Phytoépuration

L’action d’Eau Vivante n’est pas seulement de proposer un système d’assainissement individuel par filtres plantés (phytoépuration) clé en mains. Celui-ci a l’avantage de s’adapter à différentes conditions (pente, espace disponible pour l’assainissement, désirs esthétiques des personnes et autres caractéristiques du lieu). Eau Vivante s’engage à effectuer un suivi à long terme. Il requiert une seule condition à laquelle Eau Vivante tient beaucoup, c’est l’utilisation des toilettes sèches.

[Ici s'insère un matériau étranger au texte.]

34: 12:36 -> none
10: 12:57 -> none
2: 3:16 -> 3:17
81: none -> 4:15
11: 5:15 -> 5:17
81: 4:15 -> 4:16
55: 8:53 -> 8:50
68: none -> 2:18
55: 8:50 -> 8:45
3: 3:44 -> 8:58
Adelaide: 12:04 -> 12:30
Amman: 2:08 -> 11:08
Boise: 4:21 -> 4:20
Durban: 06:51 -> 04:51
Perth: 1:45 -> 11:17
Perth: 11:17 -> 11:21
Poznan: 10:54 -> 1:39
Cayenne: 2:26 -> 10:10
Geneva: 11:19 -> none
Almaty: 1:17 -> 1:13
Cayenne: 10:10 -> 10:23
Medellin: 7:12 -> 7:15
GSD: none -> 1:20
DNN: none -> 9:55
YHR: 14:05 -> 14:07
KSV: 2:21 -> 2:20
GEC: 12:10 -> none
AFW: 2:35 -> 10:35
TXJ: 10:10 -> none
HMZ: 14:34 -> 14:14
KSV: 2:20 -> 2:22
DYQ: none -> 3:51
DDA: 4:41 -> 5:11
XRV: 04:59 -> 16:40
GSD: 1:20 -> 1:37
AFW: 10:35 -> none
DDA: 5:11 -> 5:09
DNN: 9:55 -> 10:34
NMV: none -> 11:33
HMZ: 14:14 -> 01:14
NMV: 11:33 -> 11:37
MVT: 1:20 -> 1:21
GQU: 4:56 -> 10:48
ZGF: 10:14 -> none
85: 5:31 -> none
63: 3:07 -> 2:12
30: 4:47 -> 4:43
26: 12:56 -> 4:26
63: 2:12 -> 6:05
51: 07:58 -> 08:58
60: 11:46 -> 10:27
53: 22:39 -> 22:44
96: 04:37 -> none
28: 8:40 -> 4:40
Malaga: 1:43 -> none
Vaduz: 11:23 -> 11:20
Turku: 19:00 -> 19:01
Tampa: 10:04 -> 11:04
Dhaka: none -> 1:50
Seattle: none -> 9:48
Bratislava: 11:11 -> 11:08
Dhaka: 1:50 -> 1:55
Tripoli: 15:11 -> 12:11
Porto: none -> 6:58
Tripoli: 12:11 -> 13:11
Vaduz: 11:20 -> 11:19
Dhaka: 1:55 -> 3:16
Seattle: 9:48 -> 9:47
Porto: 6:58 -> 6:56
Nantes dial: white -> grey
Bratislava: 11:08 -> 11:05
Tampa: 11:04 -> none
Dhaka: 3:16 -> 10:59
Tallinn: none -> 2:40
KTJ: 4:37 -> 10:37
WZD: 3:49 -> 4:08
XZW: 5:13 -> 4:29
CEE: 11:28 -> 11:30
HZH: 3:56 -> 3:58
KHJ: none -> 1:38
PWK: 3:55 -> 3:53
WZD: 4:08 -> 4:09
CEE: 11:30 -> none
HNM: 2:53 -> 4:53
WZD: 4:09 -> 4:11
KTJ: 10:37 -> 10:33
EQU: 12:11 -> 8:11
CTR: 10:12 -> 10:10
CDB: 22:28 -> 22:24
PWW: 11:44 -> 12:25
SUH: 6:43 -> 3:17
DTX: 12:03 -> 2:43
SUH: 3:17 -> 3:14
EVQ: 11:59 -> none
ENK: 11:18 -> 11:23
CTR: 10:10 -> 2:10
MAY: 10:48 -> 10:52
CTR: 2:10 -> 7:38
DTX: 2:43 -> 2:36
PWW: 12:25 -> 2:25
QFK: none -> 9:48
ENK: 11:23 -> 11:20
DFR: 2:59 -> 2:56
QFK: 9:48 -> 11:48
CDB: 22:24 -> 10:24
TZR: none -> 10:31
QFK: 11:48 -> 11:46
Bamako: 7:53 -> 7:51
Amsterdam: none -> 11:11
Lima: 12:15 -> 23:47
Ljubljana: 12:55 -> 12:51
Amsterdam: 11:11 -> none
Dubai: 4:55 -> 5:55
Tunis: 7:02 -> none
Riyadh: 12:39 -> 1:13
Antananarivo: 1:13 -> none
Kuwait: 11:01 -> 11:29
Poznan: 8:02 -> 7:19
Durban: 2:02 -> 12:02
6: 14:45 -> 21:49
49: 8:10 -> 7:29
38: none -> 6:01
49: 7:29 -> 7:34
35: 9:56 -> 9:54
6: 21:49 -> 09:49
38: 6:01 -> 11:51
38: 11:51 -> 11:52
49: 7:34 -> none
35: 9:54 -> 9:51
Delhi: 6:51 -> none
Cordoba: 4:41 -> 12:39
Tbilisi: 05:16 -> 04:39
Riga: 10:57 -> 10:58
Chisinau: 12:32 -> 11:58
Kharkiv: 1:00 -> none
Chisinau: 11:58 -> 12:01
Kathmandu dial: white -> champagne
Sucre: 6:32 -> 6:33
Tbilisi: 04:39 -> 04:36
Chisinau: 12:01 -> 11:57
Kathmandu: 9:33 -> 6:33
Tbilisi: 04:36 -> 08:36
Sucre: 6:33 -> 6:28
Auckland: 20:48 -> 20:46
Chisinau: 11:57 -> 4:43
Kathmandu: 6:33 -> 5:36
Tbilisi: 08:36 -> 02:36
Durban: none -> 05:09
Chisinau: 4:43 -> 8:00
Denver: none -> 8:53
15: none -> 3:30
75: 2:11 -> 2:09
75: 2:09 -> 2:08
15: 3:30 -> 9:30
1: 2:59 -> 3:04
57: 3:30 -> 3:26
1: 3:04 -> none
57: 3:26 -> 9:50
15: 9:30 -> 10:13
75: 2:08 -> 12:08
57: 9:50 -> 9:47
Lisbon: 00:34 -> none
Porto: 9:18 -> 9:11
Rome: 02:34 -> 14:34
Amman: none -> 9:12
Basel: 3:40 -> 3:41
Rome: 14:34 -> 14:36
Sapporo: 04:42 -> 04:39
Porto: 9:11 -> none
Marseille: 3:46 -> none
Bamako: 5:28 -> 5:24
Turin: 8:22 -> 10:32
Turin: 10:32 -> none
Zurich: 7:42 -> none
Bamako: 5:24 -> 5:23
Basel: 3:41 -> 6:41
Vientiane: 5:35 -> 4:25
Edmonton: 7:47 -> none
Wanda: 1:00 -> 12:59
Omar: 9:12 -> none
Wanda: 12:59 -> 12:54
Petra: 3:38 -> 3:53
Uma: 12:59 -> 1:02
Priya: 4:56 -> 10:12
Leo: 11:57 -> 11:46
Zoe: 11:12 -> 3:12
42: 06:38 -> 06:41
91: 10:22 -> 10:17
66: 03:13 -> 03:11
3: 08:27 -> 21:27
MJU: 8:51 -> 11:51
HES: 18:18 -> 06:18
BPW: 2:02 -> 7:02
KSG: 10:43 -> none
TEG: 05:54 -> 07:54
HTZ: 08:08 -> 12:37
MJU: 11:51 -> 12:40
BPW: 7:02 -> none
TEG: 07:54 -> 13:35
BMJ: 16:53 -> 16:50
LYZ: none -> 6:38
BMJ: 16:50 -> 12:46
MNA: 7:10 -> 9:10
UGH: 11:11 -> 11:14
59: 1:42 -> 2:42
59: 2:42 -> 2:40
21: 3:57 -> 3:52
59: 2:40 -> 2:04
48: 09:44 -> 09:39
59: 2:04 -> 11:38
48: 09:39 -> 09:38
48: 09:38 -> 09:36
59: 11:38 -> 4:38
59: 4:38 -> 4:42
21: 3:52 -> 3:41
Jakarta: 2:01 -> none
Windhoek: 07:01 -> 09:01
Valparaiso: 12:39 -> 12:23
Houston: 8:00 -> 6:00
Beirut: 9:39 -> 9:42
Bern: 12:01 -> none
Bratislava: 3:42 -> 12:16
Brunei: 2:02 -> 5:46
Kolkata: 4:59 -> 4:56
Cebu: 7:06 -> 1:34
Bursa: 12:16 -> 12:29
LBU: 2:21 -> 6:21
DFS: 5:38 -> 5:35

Les coliformes fécaux et autres agents pathogènes renfermés dans nos selles sont détruits principalement par la chaleur. Il paraît alors inapproprié d’introduire dans un cycle aquatique les bactéries fécales qui seront difficilement traitées. L’azote et le phosphore contenus dans nos déjections sont aussi responsables d’une grande pollution des milieux aquatiques. Les techniques de compostage et d’épandage sont plus adaptées pour traiter ces éléments.

En utilisant des toilettes sèches, les eaux à traiter sont uniquement des eaux grises (eaux de lavage), plus faciles à épurer que le mélange eaux grises plus eaux vannes (eaux des toilettes). Si les eaux grises contiennent encore de l’azote (légumes azotés, épidermes) et du phosphore (détergents) des r echerches en Suède ont démontré qu’elles contenaient quatre fois moins d’azote que l’eau qui sort légalement des stations d’épuration.1 De plus la DBO5 (Demande Biochimique en Oxygène sur cinq jours) et la teneur en MES (Matières En Suspension) des eaux grises équivalent à la moitié de celles des eaux usées mélangées (eaux grises + eaux vannes).2

En France, il existe plus de 400 stations par filtres plantés collectives ou semi-collectives (100 nouvelles se créent chaque année)3 qui doivent aussi traiter les eaux vannes. Il faut être conscient que ce sont les eaux domestiques les plus difficiles à épurer. C’est là la grande différence avec le modèle proposé par Eau Vivante, qui ne produit pas d’eaux vannes.

Texte de Marion Lauters

 


 

  1. Günther F., 1992, Simplifying wastewater treatement by source separation, Département d’Écologie des systèmes, Université de Stockholm, Suède
  2. Clivus Multrum, 1998, Greywater : facts about graywater : what it is and how to treat it, http://www.clivusmultrum.com/greywa....
  3. Molle P. and al., 2004, Processes in vertical-flow reed beds – nitrification, oxygen transfer and soil clogging, Ingénieries n° spécial, p 23-32.